2 Samuel 5,1-3 ; Col 1,12-20 ; Luc 23,35-43

 

Homélie

 

 

            Dans un passage du film Des hommes et des dieux, que la plupart d’entre vous avez probablement vu, le vieux frère Luc, le médecin qui soigne tous ceux qui se présentent à lui, sans se soucier à quel groupe ils appartiennent, dit à son supérieur, Christian : « J’ai pas peur des terroristes, ni même de la police ! La mort, je m’en fous, je suis un homme libre. » Et, en quittant le bureau de Christian, il dit avec son humour caractéristique : « Laissez passer l’homme libre ! ».

            Ce genre de liberté est rare.  Un psychologue moderne, Erich Fromm, dans un ouvrage intitulé « La peur de la liberté », écrit il y a déjà plus d’un demi-siècle, et qui demeure un classique, a montré que l’être humain, lorsqu’il est confronté à sa solitude existentielle, au moment où il se perçoit comme un être distinct de tous les autres et séparé des autres, oscille entre deux attitudes pathologiques. La première est de se fusionner avec les autres en exerçant sur eux le pouvoir ; la deuxième est de renoncer à sa liberté dans une dépendance fusionnelle avec quiconque exerce le pouvoir.

            La plupart des gens ont peur de la liberté, et pourtant seuls ceux qui sont vraiment libres n’ont pas peur.  Dans le récit de la passion de Jésus, dont nous venons de lire un passage, tiré de l’Évangile de saint Luc, les deux réactions de peur décrites par Erich Fromm sont omniprésentes.  Il y a la peur des chefs du peuple juif, des grands prêtres, d’Hérode et de Pilate qui tous se réfugient dans l’exercice brutal du pouvoir.  Et il y a la peur de la foule, des soldats romains, et même du premier larron, qui se laissent absorber par la peur de ceux qui exercent le pouvoir. Ils crient à Jésus : « Sauve-toi, toi-même », comme si Jésus était venu pour se sauver et non pour nous sauver.  Et tous, dans leur peur, se trouvent rassurés par le fait qu’il ne se sauve pas. 

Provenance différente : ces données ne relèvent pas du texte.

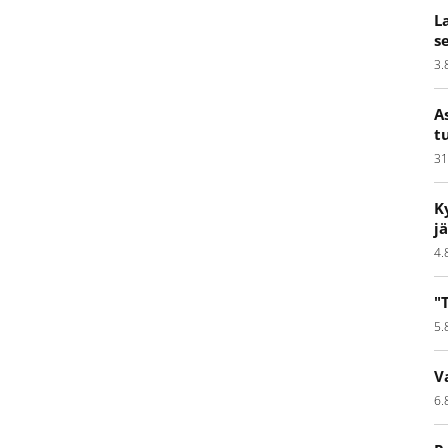
L
s
3.
A
t
31
K
j
4.
"
5.
V
6.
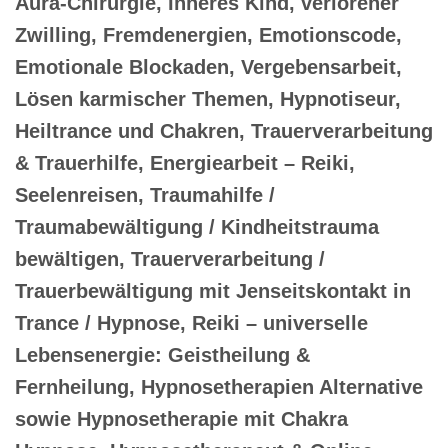
Aura-Chirurgie, Inneres Kind, verlorener
Zwilling, Fremdenergien, Emotionscode,
Emotionale Blockaden, Vergebensarbeit,
Lösen karmischer Themen, Hypnotiseur,
Heiltrance und Chakren, Trauerverarbeitung
& Trauerhilfe, Energiearbeit – Reiki,
Seelenreisen, Traumahilfe /
Traumabewältigung / Kindheitstrauma
bewältigen, Trauerverarbeitung /
Trauerbewältigung mit Jenseitskontakt in
Trance / Hypnose, Reiki – universelle
Lebensenergie: Geistheilung &
Fernheilung, Hypnosetherapien Alternative
sowie Hypnosetherapie mit Chakra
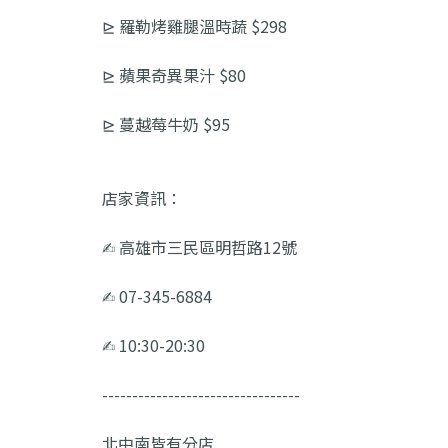
⊵ 羅勒烤雞腿溫時蔬 $298
⊵ 蘋果奇異果汁 $80
⊵ 蔓越莓牛奶 $95
店家資訊：
✍︎ 高雄市三民區明哲路12號
✍︎ 07-345-6884
✍︎ 10:30-20:30
---------------------------------
北中南皆有分店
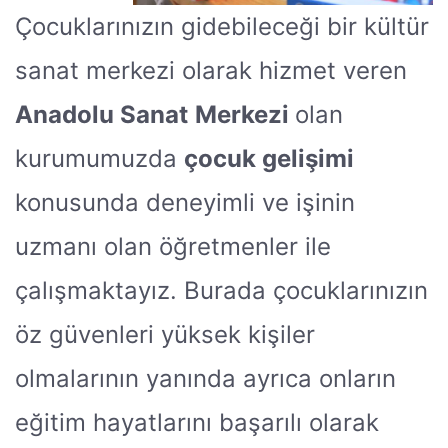
Çocuklarınızın gidebileceği bir kültür
sanat merkezi olarak hizmet veren
Anadolu Sanat
Merkezi
olan
kurumumuzda
çocuk gelişimi
konusunda deneyimli ve işinin
uzmanı olan öğretmenler ile
çalışmaktayız. Burada çocuklarınızın
öz güvenleri yüksek kişiler
olmalarının yanında ayrıca onların
eğitim hayatlarını başarılı olarak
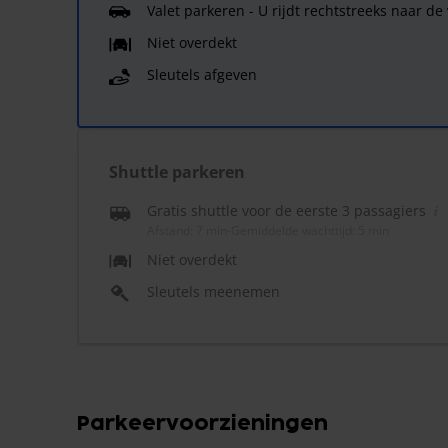
Valet parkeren - U rijdt rechtstreeks naar de
Niet overdekt
Sleutels afgeven
Shuttle parkeren
Gratis shuttle voor de eerste 3 passagiers
Afstand: 7 min
-
Gemiddelde wachttijd: 5 min
Niet overdekt
Sleutels meenemen
Parkeervoorzieningen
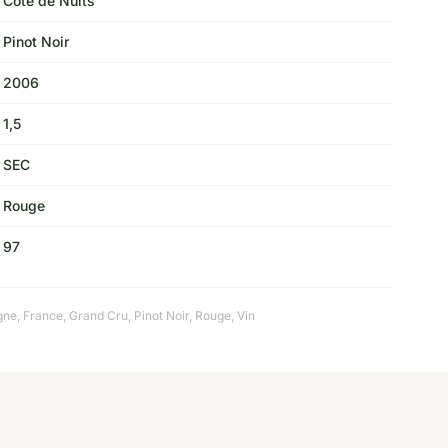
Côte de Nuits
Pinot Noir
2006
1,5
SEC
Rouge
97
gne
,
France
,
Grand Cru
,
Pinot Noir
,
Rouge
,
Vin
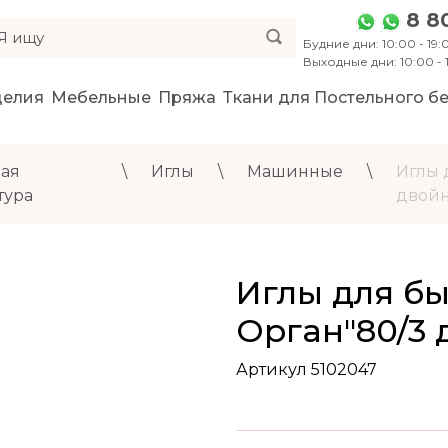
8 8
Будние дни: 10:00 - 19:0
Выходные дни: 10:00 -
делия
Мебельные
Пряжа
Ткани для Постельного бе
ая
\
Иглы
\
Машинные
\
Иглы 
тура
двой
Иглы для бы
Орган"80/3
Артикул 5102047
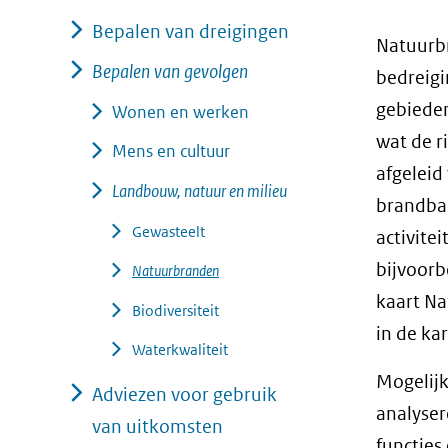
geweigerd.
Bepalen van dreigingen
Natuurbr
Bepalen van gevolgen
bedreig
gebieden
Wonen en werken
wat de r
Mens en cultuur
afgeleid
Landbouw, natuur en milieu
brandbar
Gewasteelt
activite
bijvoorb
Natuurbranden
kaart N
Biodiversiteit
in de kar
Waterkwaliteit
Mogelijk
Adviezen voor gebruik
analyser
van uitkomsten
functies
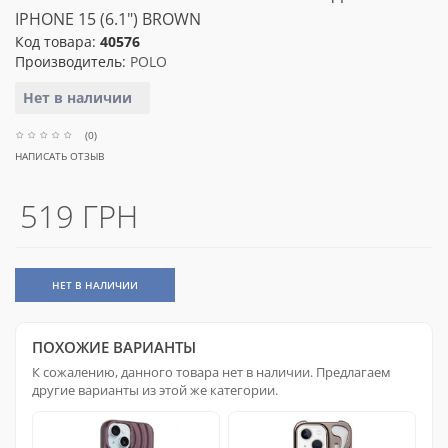
IPHONE 15 (6.1") BROWN
Код товара:
40576
Производитель:
POLO
Нет в наличии
(0)
НАПИСАТЬ ОТЗЫВ
519 ГРН
НЕТ В НАЛИЧИИ
ПОХОЖИЕ ВАРИАНТЫ
К сожалению, данного товара нет в наличии. Предлагаем
другие варианты из этой же категории.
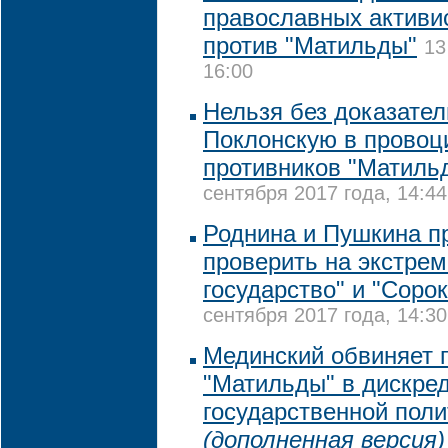
православных активи
против "Матильды"
13
16:00
Нельзя без доказате
Поклонскую в провоц
противников "Матиль
сентября 2017 года, 14:44
Роднина и Пушкина п
проверить на экстре
государство" и "Сорок
сентября 2017 года, 14:30
Мединский обвиняет 
"Матильды" в дискре
государственной поли
(дополненная версия)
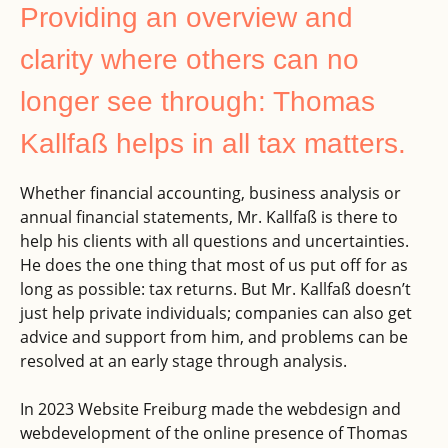
Providing an overview and
clarity where others can no
longer see through: Thomas
Kallfaß helps in all tax matters.
Whether financial accounting, business analysis or
annual financial statements, Mr. Kallfaß is there to
help his clients with all questions and uncertainties.
He does the one thing that most of us put off for as
long as possible: tax returns. But Mr. Kallfaß doesn’t
just help private individuals; companies can also get
advice and support from him, and problems can be
resolved at an early stage through analysis.
In 2023 Website Freiburg made the webdesign and
webdevelopment of the online presence of Thomas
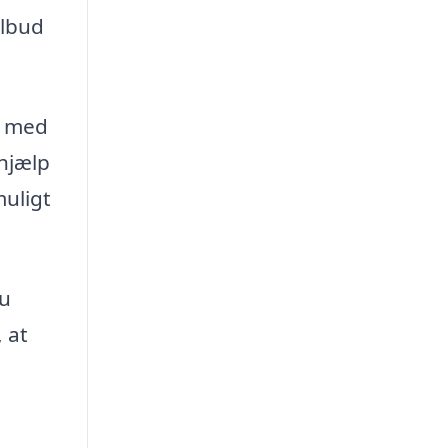
ilbud
ma med
 hjælp
muligt
du
 at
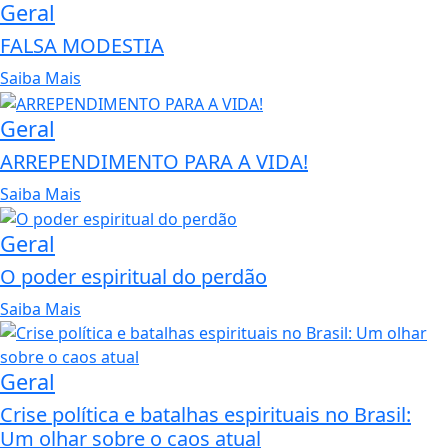
Geral
FALSA MODESTIA
Saiba Mais
Geral
ARREPENDIMENTO PARA A VIDA!
Saiba Mais
Geral
O poder espiritual do perdão
Saiba Mais
Geral
Crise política e batalhas espirituais no Brasil:
Um olhar sobre o caos atual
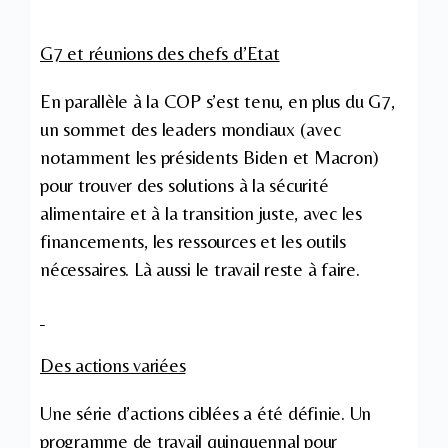
G7 et réunions des chefs d’Etat
En parallèle à la COP s’est tenu, en plus du G7,
un sommet des leaders mondiaux (avec
notamment les présidents Biden et Macron)
pour trouver des solutions à la sécurité
alimentaire et à la transition juste, avec les
financements, les ressources et les outils
nécessaires. Là aussi le travail reste à faire.
Des actions variées
Une série d’actions ciblées a été définie. Un
programme de travail quinquennal pour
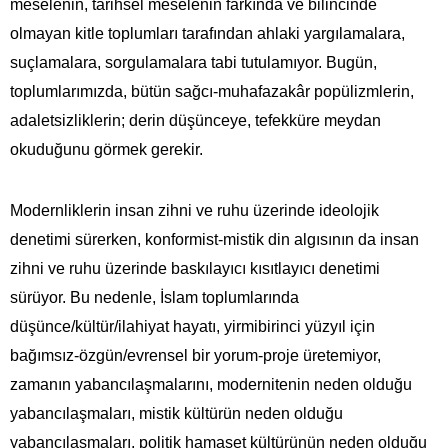
meselenin, tarihsel meselenin farkında ve bilincinde
olmayan kitle toplumları tarafından ahlaki yargılamalara,
suçlamalara, sorgulamalara tabi tutulamıyor. Bugün,
toplumlarımızda, bütün sağcı-muhafazakâr popülizmlerin,
adaletsizliklerin; derin düşünceye, tefekküre meydan
okuduğunu görmek gerekir.
Modernliklerin insan zihni ve ruhu üzerinde ideolojik
denetimi sürerken, konformist-mistik din algısının da insan
zihni ve ruhu üzerinde baskılayıcı kısıtlayıcı denetimi
sürüyor. Bu nedenle, İslam toplumlarında
düşünce/kültür/ilahiyat hayatı, yirmibirinci yüzyıl için
bağımsız-özgün/evrensel bir yorum-proje üretemiyor,
zamanın yabancılaşmalarını, modernitenin neden olduğu
yabancılaşmaları, mistik kültürün neden olduğu
yabancılaşmaları, politik hamaset kültürünün neden olduğu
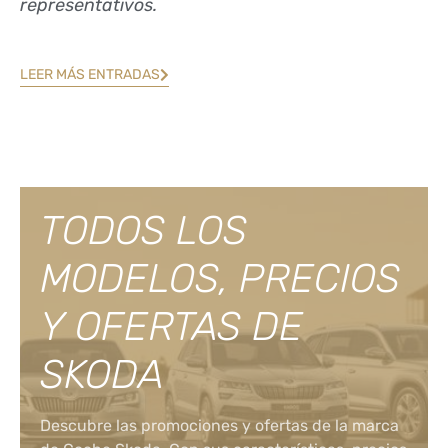
representativos.
LEER MÁS ENTRADAS
TODOS LOS
MODELOS, PRECIOS
Y OFERTAS DE
SKODA
Descubre las promociones y ofertas de la marca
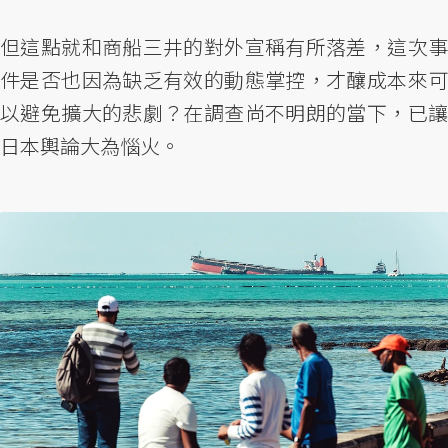
但這點就和商船三井的對外宣稱有所落差，這次事
件是否也因為缺乏有效的動態掌控，才釀成本來可
以避免擴大的悲劇？在調查尚不明朗的當下，已讓
日本輿論大為惱火。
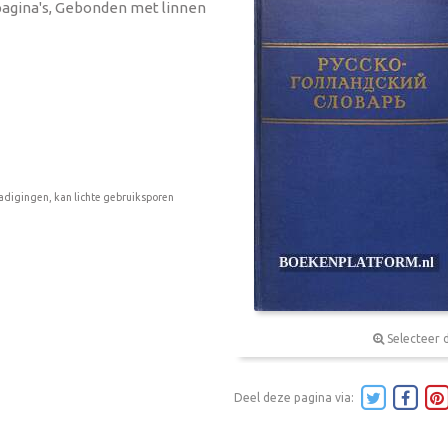
5 pagina's, Gebonden met linnen
adigingen, kan lichte gebruiksporen
Selecteer 
Deel deze pagina via:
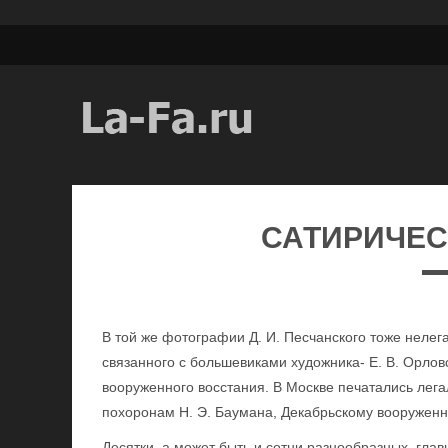
САТИРИЧЕС
В той же фотографии Д. И. Песчанского тоже нелега
связанного с большевиками художника- Е. В. Орлов
вооруженного восстания. В Москве печатались лег
похоронам Н. Э. Баумана, Декабрьскому вооруженн
Десятки, а может быть и сотни разнообразных, гла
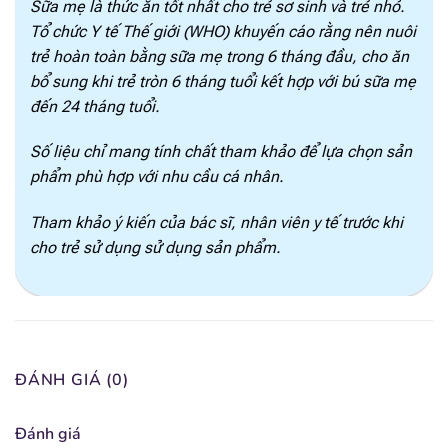
Sữa mẹ là thức ăn tốt nhất cho trẻ sơ sinh và trẻ nhỏ.
[popup_anything
0.46 mg
Tổ chức Y tế Thế giới (WHO) khuyến cáo rằng nên nuôi
id="1924"]
trẻ hoàn toàn bằng sữa mẹ trong 6 tháng đầu, cho ăn
bổ sung khi trẻ tròn 6 tháng tuổi kết hợp với bú sữa mẹ
[popup_anything
0.43 mg
id="1925"]
đến 24 tháng tuổi.
[popup_anything
Số liệu chỉ mang tính chất tham khảo để lựa chọn sản
52.4 mcg
id="1926"]
phẩm phù hợp với nhu cầu cá nhân.
[popup_anything
1.86 mcg
Tham khảo ý kiến của bác sĩ, nhân viên y tế trước khi
id="1929"]
cho trẻ sử dụng sử dụng sản phẩm.
[popup_anything
13.1 mcg
id="1927"]
[popup_anything
0.16 mcg
id="1928"]
ĐÁNH GIÁ (0)
[popup_anything
22.3 mg
id="1967"]
Đánh giá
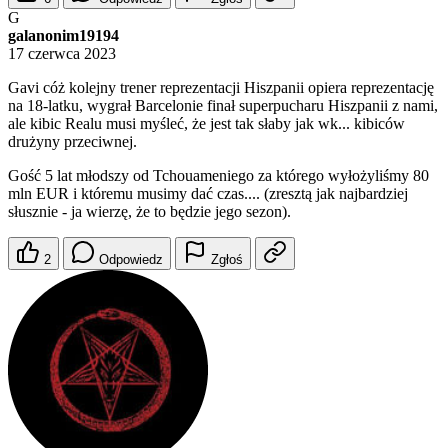
G
galanonim19194
17 czerwca 2023
Gavi cóż kolejny trener reprezentacji Hiszpanii opiera reprezentację
na 18-latku, wygrał Barcelonie finał superpucharu Hiszpanii z nami,
ale kibic Realu musi myśleć, że jest tak słaby jak wk... kibiców
drużyny przeciwnej.
Gość 5 lat młodszy od Tchouameniego za którego wyłożyliśmy 80
mln EUR i któremu musimy dać czas.... (zresztą jak najbardziej
słusznie - ja wierzę, że to będzie jego sezon).
2
Odpowiedz
Zgłoś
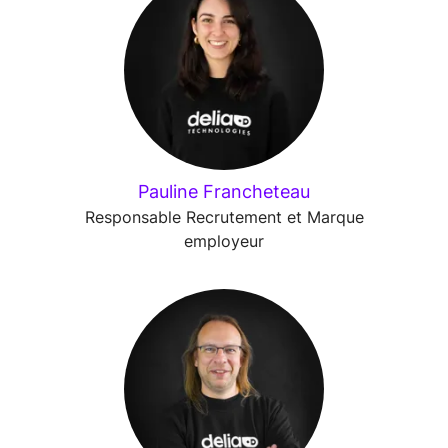
Pauline Francheteau
Responsable Recrutement et Marque
employeur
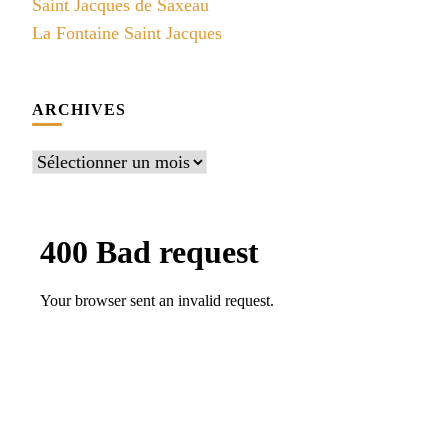
Saint Jacques de Saxeau
La Fontaine Saint Jacques
ARCHIVES
Archives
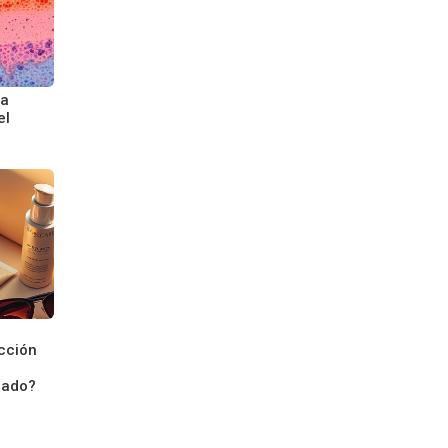
la
el
a
ección
e
rado?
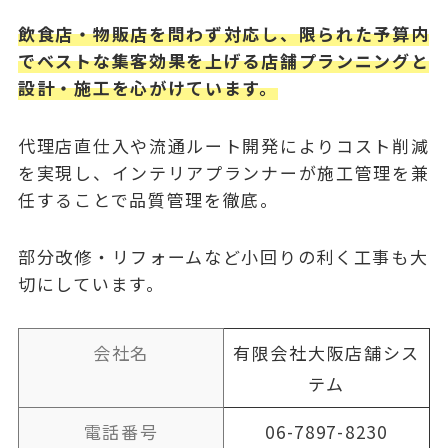
飲食店・物販店を問わず対応し、限られた予算内
でベストな集客効果を上げる店舗プランニングと
設計・施工を心がけています。
代理店直仕入や流通ルート開発によりコスト削減
を実現し、インテリアプランナーが施工管理を兼
任することで品質管理を徹底。
部分改修・リフォームなど小回りの利く工事も大
切にしています。
会社名
有限会社大阪店舗シス
テム
電話番号
06-7897-8230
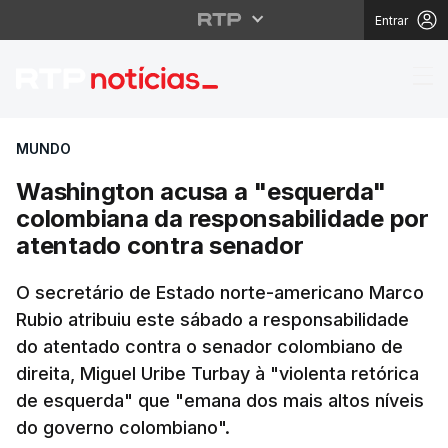
Entrar
Washington acusa a "e
MUNDO
Washington acusa a "esquerda"
colombiana da responsabilidade por
atentado contra senador
O secretário de Estado norte-americano Marco
Rubio atribuiu este sábado a responsabilidade
do atentado contra o senador colombiano de
direita, Miguel Uribe Turbay à "violenta retórica
de esquerda" que "emana dos mais altos níveis
do governo colombiano".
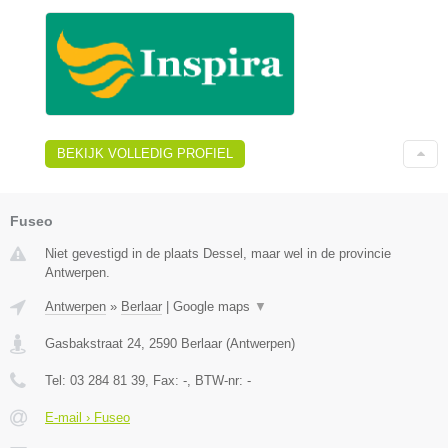
BEKIJK VOLLEDIG PROFIEL
Fuseo
Niet gevestigd in de plaats Dessel, maar wel in de provincie
Antwerpen.
Antwerpen
»
Berlaar
|
Google maps
▼
Gasbakstraat 24
,
2590
Berlaar
(
Antwerpen
)
Tel:
03 284 81 39
, Fax:
-
, BTW-nr:
-
E-mail › Fuseo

            Tous, dans ce récit, ont peur, sauf deux personnes.  D’abord Jésus, l’homme libre par excellence. Contrairement aux potentats de ce monde qui imposent leur pouvoir à travers la violence – violence dont il est lui-même l’une des victimes – il ne recourt jamais lui-même à la violence.  Il ne demande pas que descende sur ses persécuteurs la vengeance divine.  Au contraire, il implore pour eux la miséricorde : «  Père, pardonne-leur ; ils ne savent pas ce qu’ils font ».  Et, dans cet Évangile de Luc, il y a un autre homme libre, celui qu’on appelle « le bon larron ». Il a surmonté sa « peur de la liberté ».  Il est totalement libre tout en étant lui-même attaché à la croix.  Il peut donc entrer en conversation – et une conversation très intime, dans laquelle il appelle Jésus par son « petit nom » -- dans une liberté et une sérénité extraordinaire.

            L’Évangéliste Luc établit un contraste extrêmement frappant entre la compréhension de Jésus qu’a ce pauvre larron et l’incompréhension totale qu’ont de lui tous les autres.  Le pauvre peuple, si facilement manipulé – comme nous le constatons toujours dans les moments de crise – a d’abord suivi Jésus et avait même voulu le faire roi, puis, manipulé par les docteurs de la Loi et les chefs du peuple, il avait réclamé sa mort.  Et maintenant ce pauvre peuple – qui ne sait plus – « reste là à regarder ». Le bon larron, qui n’a plus rien à perdre et tout à gagner, dit à Jésus : « Souviens-toi de moi quand tu viendras inaugurer ton règne ».

            Puisse Jésus régner en chacun de nos coeurs, nous libérer nous aussi de notre propre « peur de la liberté », et nous permettre d’arriver à une liberté qui puisse au moins se rapprocher quelque peu de celle de ce larron crucifié à ses côtés.